I started writing this guide as a follow-up to a blog post where I had decried the lack of a “content modeling standard.” I’ve also been banging this drum at conferences for the last couple of years.

I said this:

[…] we need to abstract and standardize the very idea of content. We need to come up with a common lens with which to view content types, content objects, properties, datatypes, values, and relationships in the ways they relate to WCM.

I still think this is missing from our industry, but I’ve come to understand and embrace the idea that there are three “levels” to be able to share content with some other consuming system.

Level 1 are the tools you have to model your own content (that’s what this entire guide has been concerned with)
Level 2 is the representation of that model which is presented to the public
Level 3 is the serialization and transmission method to get the data from System A to System B

As it turns out, how you model your content (Level 1) is no one’s business but your own.

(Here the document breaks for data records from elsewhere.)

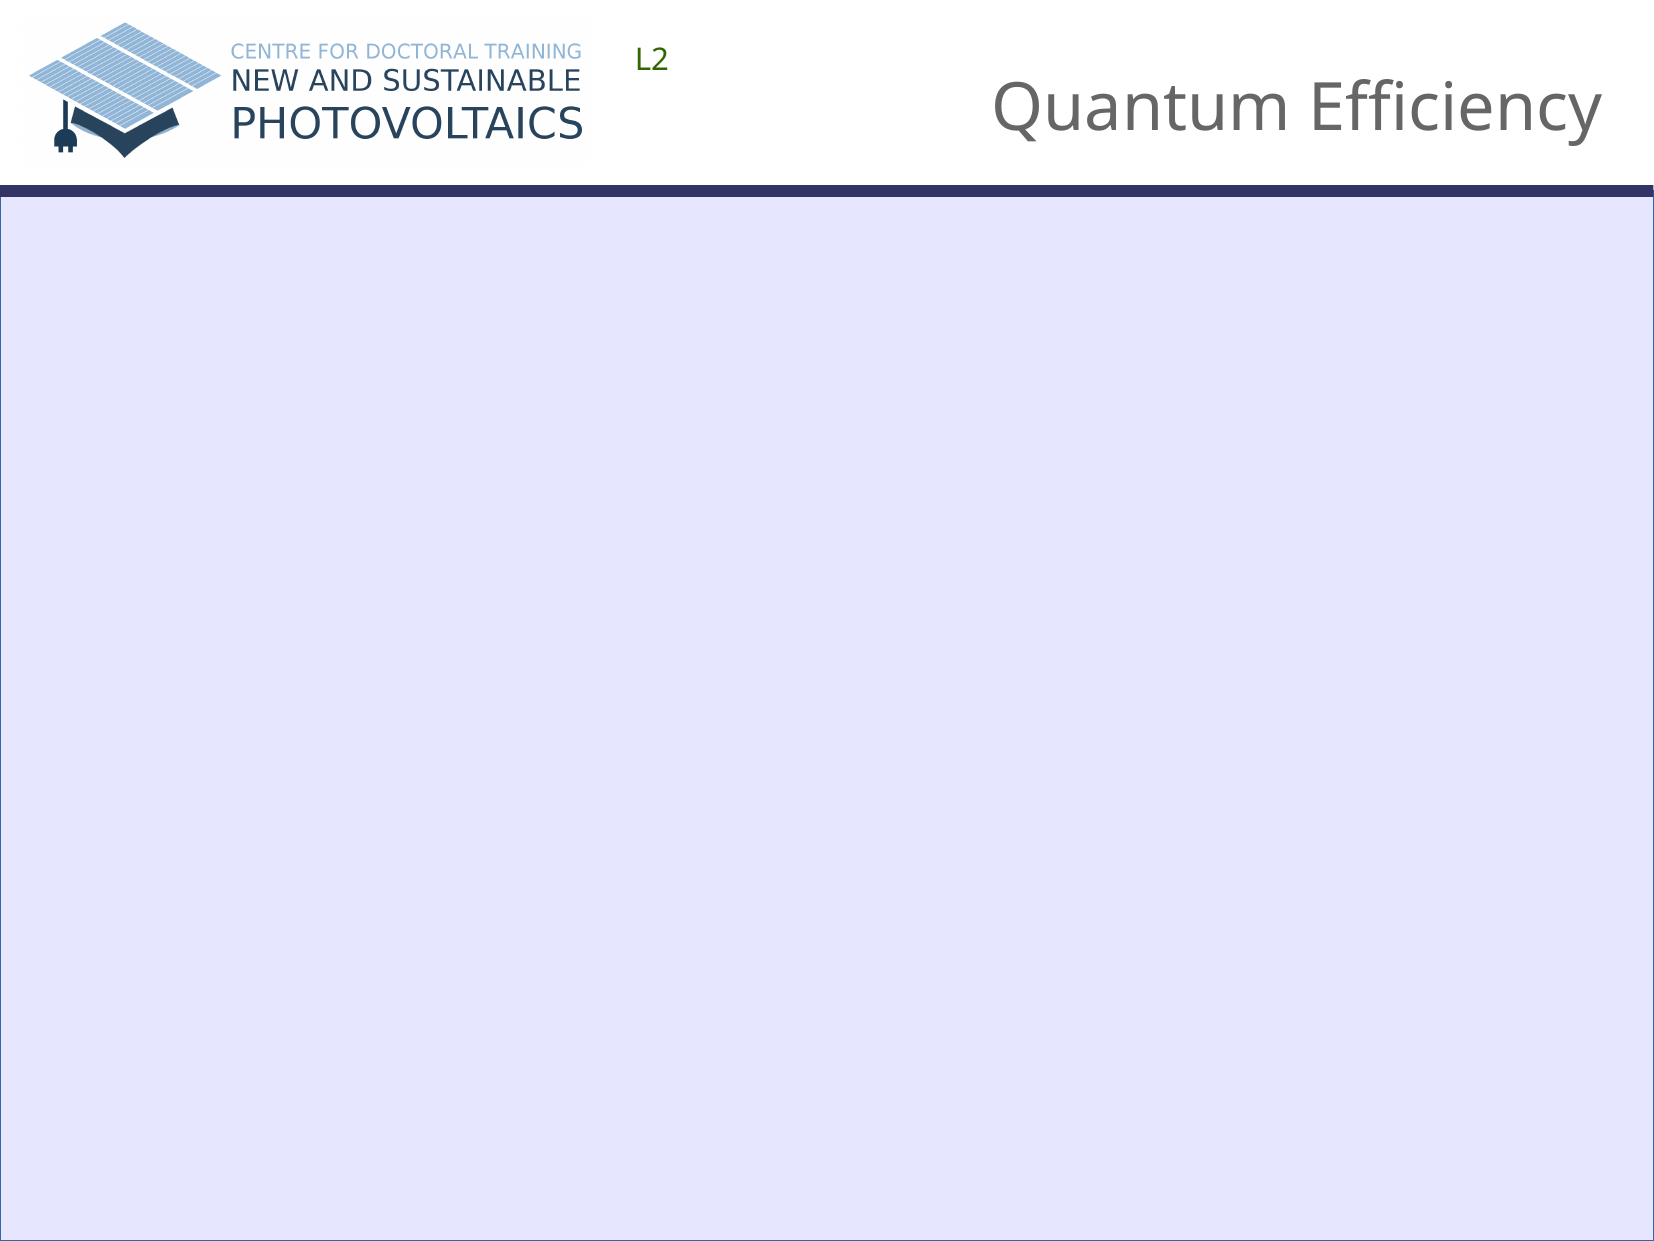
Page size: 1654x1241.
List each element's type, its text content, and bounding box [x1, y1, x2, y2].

text_box Quantum Efficiency [708, 51, 1619, 142]
picture [19, 17, 591, 166]
text_box [0, 197, 1654, 1241]
text_box L2 [620, 29, 880, 80]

This is akin to the programming concept of “interface” and “abstraction.” The content model interface of a CMS is what it exposes to the world, like a signature – the input and output parameters of a function. The content model implementation is how you actually model your content, which is the inner guts of that function which is no one’s business but the function itself.

So, Level 1 is not for external consumption.

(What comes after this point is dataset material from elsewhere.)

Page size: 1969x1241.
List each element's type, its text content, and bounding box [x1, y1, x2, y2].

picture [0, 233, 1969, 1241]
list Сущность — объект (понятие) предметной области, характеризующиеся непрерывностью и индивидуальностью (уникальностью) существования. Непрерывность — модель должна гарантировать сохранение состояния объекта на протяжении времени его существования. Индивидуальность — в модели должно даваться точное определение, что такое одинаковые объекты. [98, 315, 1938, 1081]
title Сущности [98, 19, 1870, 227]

Level 2 is how we frame the content model for the outside world to consume. This is public face of our content, regardless of how we actually modeled it using the features of our CMS.

We could still use some standards here. We need to agree on some basic concepts. For instance, do we expose the idea of parent-child relationships? Is an object’s status as a “child” of some other object a concept that an external system should know about? Is this a paradigm with enough utility we should all agree on it? If we retrieve a content object, should it be known that we can always ask for the children of it? Or ask for its parent?

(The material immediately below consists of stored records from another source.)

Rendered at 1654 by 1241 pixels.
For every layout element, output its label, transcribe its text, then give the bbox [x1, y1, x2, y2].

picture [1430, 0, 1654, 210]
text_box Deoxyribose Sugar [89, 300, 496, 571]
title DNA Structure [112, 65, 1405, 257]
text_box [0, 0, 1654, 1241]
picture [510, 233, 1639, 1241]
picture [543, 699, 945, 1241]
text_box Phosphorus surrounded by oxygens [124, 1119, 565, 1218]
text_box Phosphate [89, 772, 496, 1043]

This what standards like the Java Content Repository (JCR) and Content Management Interoperability Services (CMIS) have tried to do. Why those standards have never really taken off in the broader CMS industry is not something I’m qualified to answer (but that I wish someone would…).

Level 2 is essentially what we all decide to agree on, in terms of how content can exist, both discretely and relationally.

Level 3 is a communication detail. Lots of people feel very strongly here about their language of choice, but my feeling is that so long as we agree on Level 2, it doesn’t matter how we serialize and transmit – JSON, XML, rhyming verse, whatever. The concept of communicating a piece of data from one system to another is a problem solved multiple ways, and we should just let a thousand flowers bloom here.

So, to be clear, this guide has been about Level 1. Where I think we need to standardize as an industry is Level 2. Level 3 is another argument entirely, and I don’t think it’s a particularly necessary nor productive one.